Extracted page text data
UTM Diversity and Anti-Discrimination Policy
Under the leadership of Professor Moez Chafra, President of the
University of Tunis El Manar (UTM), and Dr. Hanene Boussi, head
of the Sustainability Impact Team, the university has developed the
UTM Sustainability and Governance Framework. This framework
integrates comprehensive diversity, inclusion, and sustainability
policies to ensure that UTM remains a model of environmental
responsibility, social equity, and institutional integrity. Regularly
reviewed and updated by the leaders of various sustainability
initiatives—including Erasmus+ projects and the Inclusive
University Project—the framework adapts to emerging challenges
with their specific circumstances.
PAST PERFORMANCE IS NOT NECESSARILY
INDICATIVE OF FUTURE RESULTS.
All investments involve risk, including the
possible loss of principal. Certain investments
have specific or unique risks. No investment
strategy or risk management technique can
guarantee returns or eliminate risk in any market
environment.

==

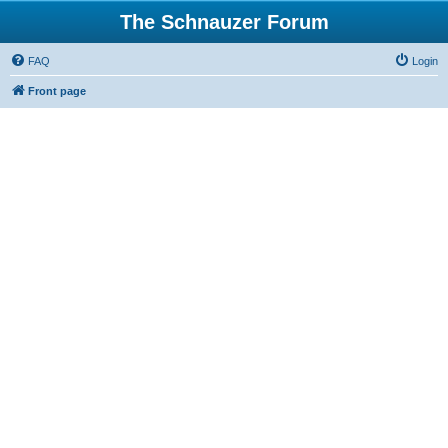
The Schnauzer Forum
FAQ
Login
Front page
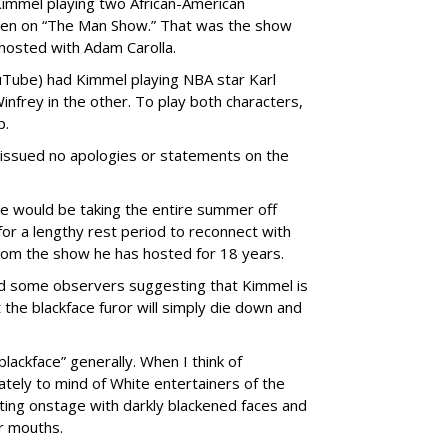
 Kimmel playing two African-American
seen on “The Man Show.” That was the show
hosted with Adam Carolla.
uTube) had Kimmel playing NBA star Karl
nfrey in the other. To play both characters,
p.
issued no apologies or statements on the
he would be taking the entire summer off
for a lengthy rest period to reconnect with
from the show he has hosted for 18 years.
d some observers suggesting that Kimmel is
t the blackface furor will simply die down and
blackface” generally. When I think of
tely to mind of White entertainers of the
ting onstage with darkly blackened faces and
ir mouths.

Description of the task
Rewrite the data from the line with "Kimmel playing two African-American" to the line with "from the show he has hosted for 18 years.", swapping "summer" for "season" and leaving everything else as it is.

Written response
 Kimmel playing two African-American
seen on “The Man Show.” That was the show
hosted with Adam Carolla.
uTube) had Kimmel playing NBA star Karl
nfrey in the other. To play both characters,
p.
issued no apologies or statements on the
he would be taking the entire season off
for a lengthy rest period to reconnect with
from the show he has hosted for 18 years.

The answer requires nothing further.